*Task A:*
According to the post on Alex Cora and Aaron Boone, what phrase did Cora use to describe Boone?
*Task B:*
Summarize the post on Alex Cora and Aaron Boone in two sentences.

*Passage:*
>>>>
Wednesday, March 19, 2025

THERE ARE MUCH BETTER IN THE BUSINESS, ALEX CORA


I still can’t get over how absurd Alex Cora sounded when he suggested that Aaron Boone is "the best in the business." The best in the business? Are you kidding me? That has to be the dumbest thing I’ve ever heard. That’s why I titled this article DUMB AND STUPID. Because that’s exactly what this statement is. If Boone is the best, then what does that make Bruce Bochy? Or Joe Torre? Prophets? Baseball gods? Maybe we should just start building shrines to them because, compared to Boone, they’re untouchable legends.

It’s as if Cora just pulled this shit out of thin air to make his buddy look good. But let’s be real—Boone sucks. He always has. And Cora, by making such a laughable statement, just proved he has no integrity. He’s out here playing PR manager instead of speaking facts, and I’m not buying it.

There was an interesting sentence, a take from ClutchPoints that bothered me when writing about Cora and Boone. They wrote, and I quote, "A lack of talent cannot fairly fall on the manager, but it often does." I mean, what? The Yankees have had plenty of talent for years. The problem isn’t a shortage of skilled players—it’s a manager who has no goddamn clue how to use them effectively.

I’ve been saying it for years—the Yankees weren’t going to win the World Series under Boone, and guess what? I am right so far. Sure, they made it further than I predicted last year, but that wasn’t because of Boone’s genius managerial skills. That was because of talent. The same talent that Boone consistently fails to utilize properly. When things get tough, when a manager has to make the hard calls like Boone, that’s when you separate the truly elite from the frauds and that's where Boone does not rise. That’s when the so-called "best in the business" proves their worth. And Boone? He fucking folds, literally every time.


If Boone were anything close to elite, he’d be able to maximize his team’s potential. He’d recognize strengths, adjust for weaknesses, and make the tough, smart decisions that lead to winning. But isn't managing, the front office is. Boone doesn’t have the guts, the intelligence, or the leadership ability to do it. Girardi did. Girardi won. Girardi wasn't asked back because Girardi had balls!  And so back to Boone... that’s why, after all these years, he still hasn’t won a single goddamn championship.

Look at the history of baseball—managers get fired for far less. Some are let go after missing the playoffs. Some lose their jobs after a 10-game losing streak. The reason? Because they fail to manage, lead, motivate, and problem-solve. Yet somehow, Boone continues to skate by doing the bare minimum. The Yankees have embraced mediocrity, and it’s embarrassing.

And let’s talk about that mediocrity for a second. It’s not just Boone—it’s the entire Yankees front office. This team used to have a standard. A fire. A demand for excellence. But now? Now it’s all about participation trophies and "we’ll get ‘em next year." This isn’t Little League. This is the New York Yankees, the team that built a dynasty on winning. And here we are, stuck with a manager who embodies the very definition of "just enough."
<<<<
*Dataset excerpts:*
>>>>
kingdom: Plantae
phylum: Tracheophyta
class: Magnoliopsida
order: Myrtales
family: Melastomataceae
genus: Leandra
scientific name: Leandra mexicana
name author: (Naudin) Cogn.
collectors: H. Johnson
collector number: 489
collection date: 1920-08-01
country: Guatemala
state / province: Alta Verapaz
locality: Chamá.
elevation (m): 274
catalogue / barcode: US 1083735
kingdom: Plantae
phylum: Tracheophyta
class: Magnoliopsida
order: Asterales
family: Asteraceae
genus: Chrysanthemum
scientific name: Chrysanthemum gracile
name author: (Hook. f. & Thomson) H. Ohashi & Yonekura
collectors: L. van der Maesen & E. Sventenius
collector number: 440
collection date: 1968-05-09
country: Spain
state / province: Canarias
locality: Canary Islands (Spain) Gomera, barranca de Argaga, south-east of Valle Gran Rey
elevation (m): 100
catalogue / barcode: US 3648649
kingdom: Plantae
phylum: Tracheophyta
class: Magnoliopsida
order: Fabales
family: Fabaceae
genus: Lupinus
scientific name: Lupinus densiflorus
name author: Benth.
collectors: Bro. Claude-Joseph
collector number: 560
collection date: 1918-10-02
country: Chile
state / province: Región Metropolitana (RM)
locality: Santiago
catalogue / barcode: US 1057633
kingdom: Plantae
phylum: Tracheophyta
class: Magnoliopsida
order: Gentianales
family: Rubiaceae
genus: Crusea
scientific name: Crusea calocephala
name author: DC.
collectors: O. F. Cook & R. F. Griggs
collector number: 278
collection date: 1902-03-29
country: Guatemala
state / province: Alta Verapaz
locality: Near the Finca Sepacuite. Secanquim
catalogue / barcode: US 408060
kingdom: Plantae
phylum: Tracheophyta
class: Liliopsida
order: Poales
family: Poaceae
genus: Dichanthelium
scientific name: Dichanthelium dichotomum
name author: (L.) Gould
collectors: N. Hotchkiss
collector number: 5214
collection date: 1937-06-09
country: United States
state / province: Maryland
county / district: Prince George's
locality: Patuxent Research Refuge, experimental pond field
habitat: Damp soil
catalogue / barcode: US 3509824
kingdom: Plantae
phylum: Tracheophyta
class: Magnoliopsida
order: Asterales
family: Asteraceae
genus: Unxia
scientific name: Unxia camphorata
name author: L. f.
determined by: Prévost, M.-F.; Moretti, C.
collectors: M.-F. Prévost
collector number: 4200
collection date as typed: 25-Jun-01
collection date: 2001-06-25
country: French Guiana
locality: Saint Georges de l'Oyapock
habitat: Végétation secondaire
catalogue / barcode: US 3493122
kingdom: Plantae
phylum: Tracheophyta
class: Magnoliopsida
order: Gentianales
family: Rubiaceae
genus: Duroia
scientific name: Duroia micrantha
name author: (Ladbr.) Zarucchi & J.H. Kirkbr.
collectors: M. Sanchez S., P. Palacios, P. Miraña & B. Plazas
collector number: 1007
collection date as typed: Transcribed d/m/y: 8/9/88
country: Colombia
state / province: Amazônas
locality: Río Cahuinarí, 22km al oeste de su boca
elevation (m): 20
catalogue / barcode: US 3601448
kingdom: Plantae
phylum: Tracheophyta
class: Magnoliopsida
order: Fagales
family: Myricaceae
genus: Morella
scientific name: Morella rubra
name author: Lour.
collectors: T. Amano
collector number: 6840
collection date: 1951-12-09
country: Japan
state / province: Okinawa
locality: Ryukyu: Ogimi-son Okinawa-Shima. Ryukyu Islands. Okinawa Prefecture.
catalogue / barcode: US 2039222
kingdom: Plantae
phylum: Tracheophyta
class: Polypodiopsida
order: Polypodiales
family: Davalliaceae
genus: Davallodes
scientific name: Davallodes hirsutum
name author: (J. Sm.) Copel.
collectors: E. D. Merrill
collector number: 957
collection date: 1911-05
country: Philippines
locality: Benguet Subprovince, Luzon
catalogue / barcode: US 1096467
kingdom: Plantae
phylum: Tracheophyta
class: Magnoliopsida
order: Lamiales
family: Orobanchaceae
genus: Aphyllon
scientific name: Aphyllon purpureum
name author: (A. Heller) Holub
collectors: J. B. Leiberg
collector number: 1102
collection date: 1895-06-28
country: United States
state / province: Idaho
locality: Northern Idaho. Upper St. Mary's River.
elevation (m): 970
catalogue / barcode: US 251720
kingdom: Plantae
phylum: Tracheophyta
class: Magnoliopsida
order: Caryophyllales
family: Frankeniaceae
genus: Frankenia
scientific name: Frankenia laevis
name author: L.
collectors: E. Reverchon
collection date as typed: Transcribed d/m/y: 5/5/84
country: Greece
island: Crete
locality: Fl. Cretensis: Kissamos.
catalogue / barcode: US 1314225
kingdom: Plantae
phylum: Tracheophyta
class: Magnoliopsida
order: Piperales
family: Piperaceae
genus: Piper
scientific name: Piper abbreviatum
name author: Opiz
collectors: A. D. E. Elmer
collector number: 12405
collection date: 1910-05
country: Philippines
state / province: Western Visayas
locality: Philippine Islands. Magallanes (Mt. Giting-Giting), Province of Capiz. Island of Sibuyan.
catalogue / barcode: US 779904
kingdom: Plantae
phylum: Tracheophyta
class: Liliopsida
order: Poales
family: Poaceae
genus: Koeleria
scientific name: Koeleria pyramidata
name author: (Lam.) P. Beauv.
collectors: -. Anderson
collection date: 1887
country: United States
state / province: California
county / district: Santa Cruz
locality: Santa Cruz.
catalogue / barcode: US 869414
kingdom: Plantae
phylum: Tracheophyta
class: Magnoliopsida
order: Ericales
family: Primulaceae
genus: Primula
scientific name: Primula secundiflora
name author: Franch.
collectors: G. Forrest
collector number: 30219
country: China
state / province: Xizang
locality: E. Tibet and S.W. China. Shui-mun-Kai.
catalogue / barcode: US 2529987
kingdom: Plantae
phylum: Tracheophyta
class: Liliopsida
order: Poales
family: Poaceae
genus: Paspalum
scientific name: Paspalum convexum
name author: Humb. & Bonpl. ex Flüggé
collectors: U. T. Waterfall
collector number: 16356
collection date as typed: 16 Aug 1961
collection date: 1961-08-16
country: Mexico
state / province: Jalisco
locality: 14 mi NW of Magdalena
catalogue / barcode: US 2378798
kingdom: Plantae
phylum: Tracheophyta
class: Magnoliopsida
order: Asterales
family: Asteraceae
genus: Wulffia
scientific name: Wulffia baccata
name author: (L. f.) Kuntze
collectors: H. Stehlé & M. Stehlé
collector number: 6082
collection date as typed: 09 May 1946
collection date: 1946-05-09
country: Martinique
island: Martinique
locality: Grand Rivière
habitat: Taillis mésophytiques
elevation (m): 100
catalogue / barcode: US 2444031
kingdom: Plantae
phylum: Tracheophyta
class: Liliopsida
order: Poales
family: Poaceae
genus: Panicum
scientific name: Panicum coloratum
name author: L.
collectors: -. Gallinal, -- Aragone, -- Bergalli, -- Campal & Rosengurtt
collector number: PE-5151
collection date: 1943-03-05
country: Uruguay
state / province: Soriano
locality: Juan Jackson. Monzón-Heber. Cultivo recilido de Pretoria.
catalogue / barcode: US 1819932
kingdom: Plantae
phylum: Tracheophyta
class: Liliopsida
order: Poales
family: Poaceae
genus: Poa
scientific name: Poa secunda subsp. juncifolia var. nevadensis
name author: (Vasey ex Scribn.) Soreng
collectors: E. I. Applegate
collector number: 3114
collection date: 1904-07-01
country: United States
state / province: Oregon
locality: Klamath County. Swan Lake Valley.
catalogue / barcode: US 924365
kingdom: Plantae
<<<<
*Your solution A:*
"The best in the business."

*Your solution B:*
The post rejects Alex Cora's claim that Aaron Boone is "the best in the business," arguing that the Yankees have had plenty of talent but Boone fails to use it and folds when hard calls are needed. It adds that Boone still hasn't won a championship, that other managers are fired for far less, and that the Yankees front office has embraced mediocrity.